Un team di studiosi della Washington University School of Medicine a St. Louis ha scoperto una via alternativa per prevenire la neurodegenerazione nell’Alzheimer e nelle malattie legate all’accumulo di proteina tau (taupatie). La ricerca, condotta sui topi, suggerisce che per prevenire la malattia è importante bloccare l’ingresso e l’attivazione delle cellule T, che sono una parte del sistema immunitario e che rispondono alla chiamata delle cellule della microglia nel cervello. Queste cellule T sono tra i maggiori responsabili dei danni neurologici che si producono nell’Alzheimer e nelle taupatie.
Il team ha scoperto che, inibendo le cellule T, è possible ridurre la risposta immunitaria indotta dalla microglia e quindi ridurre il danno al cervello. Durante la ricerca è stato osservato anche che inibendo l’attivazione delle cellule T c’era una riduzione del livello di proteina tau nei topi. I ricercatori sperano che la scoperta possa aiutare a sviluppare terapie più efficaci nel trattamento dell’Alzheimer e della malattie legate all’accumulo di tau in futuro. Il prossimo passo sarà quello di condurre studi sull’uomo per confermare gli effetti del blocco delle cellule T nel trattamento di queste malattie.
Il Dott. Holtzman e i colleghi della Washington University School of Medicine di St. Louis hanno pubblicato i loro risultati su Neuron. Gli esperti hanno scoperto che le cellule T attivano processi di neurodegenerazione nel cervello delle persone affette da malattie correlate alla tau, come l’Alzheimer, la demenza a corpi di Lewy e le sindromi frontotemporali. Holtzman spiega: “Nel nostro studio, abbiamo dimostrato che un accumulo di cellule T coinvolte nella risposta immunitaria nel cervello dei soggetti con taupatie potrebbe effettivamente promuovere la neurodegenerazione. Abbiamo anche identificato un riarrangiamento delle proteine del tau, che dimostra che le cellule T possono innescare processi neurodegenarativi direttamente, aumentando ulteriormente il rischio di un individuo di sviluppare queste malattie devastanti”.

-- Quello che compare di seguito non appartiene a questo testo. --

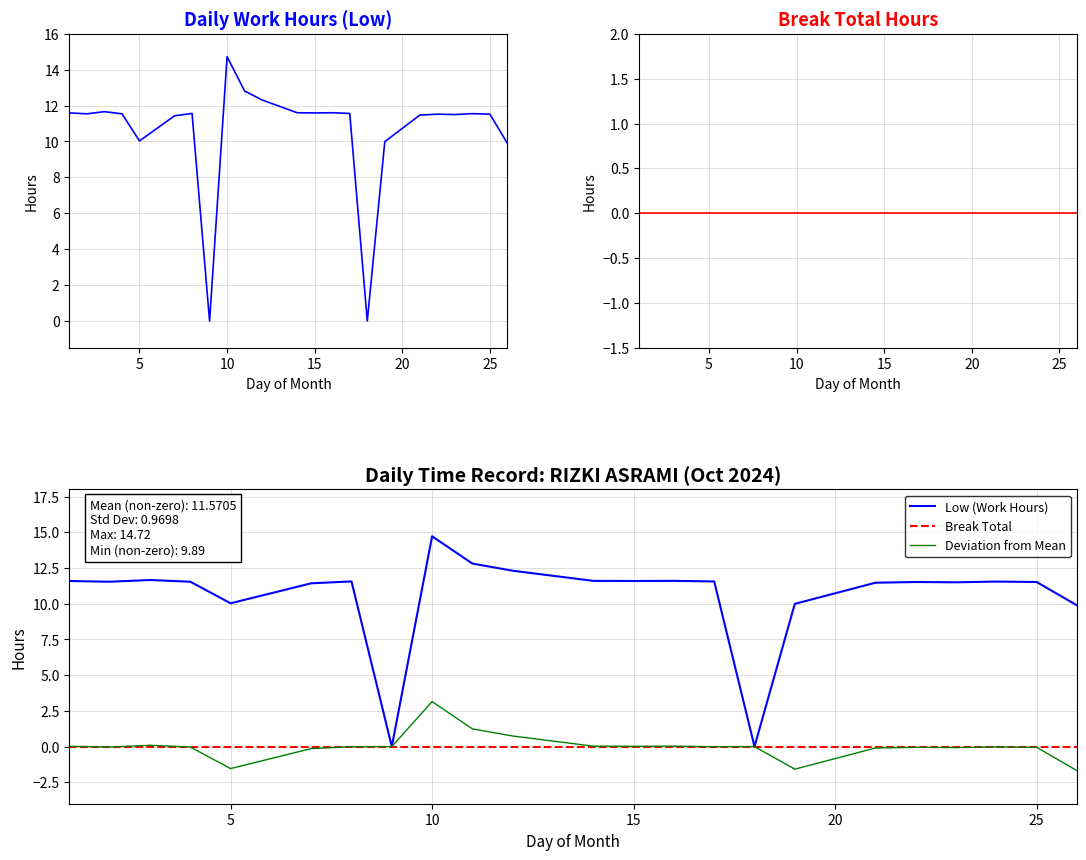

Reading left to right, list all the values displayed in this chart.

Low (Work Hours): 11.6	11.5	11.7	11.5	10.0	11.4	11.6	0.0	14.7	12.8	12.3	11.6	11.6	11.6	11.6	0.0	10.0	11.5	11.5	11.5	11.6	11.5	9.9
Break Total: 0.0	0.0	0.0	0.0	0.0	0.0	0.0	0.0	0.0	0.0	0.0	0.0	0.0	0.0	0.0	0.0	0.0	0.0	0.0	0.0	0.0	0.0	0.0
Deviation from Mean: 0.0	-0.0	0.1	-0.0	-1.5	-0.1	-0.0	0.0	3.1	1.2	0.7	0.0	0.0	0.0	-0.0	0.0	-1.6	-0.1	-0.1	-0.1	-0.0	-0.1	-1.7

Gli sviluppatori di farmaci sono incoraggiati dalle nuove scoperte di Holtzman e della sua squadra, in quanto queste possono portare al diverso uso dei farmaci già presenti in commercio e ad una eventuale creazione mirata di farmaci in grado di contrastare l’invecchiamento cerebrale. Ciò consentirà ai ricercatori di progettare in modo più specifico test clinici per l’Alzheimer e le taupatie.

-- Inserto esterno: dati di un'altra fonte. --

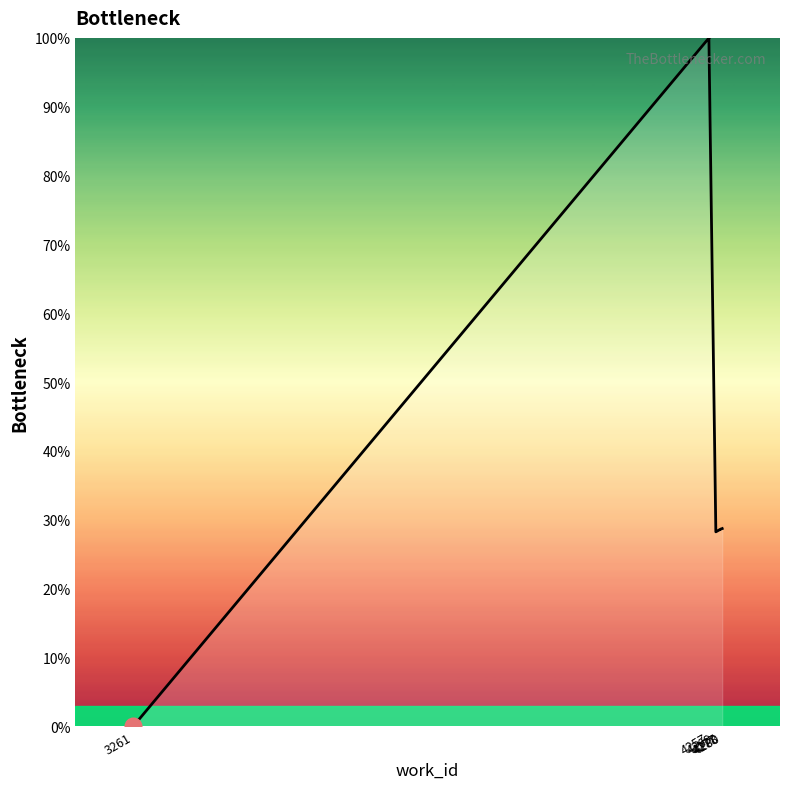

What is the value of the 2nd point from the left?

100.0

Il Dott. Holtzman ritiene che i risultati del suo studio offrano nuove speranze. “La nostra ricerca mostra che le cellule T possono influenzare direttamente la neurodegenerazione in presenza di malattie correlate alla tau. Questa scoperta fornisce la base per testare metodi di trattamento mirati sulle cellule T che possono aiutare a rallentare o arrestare la progressione della malattia”.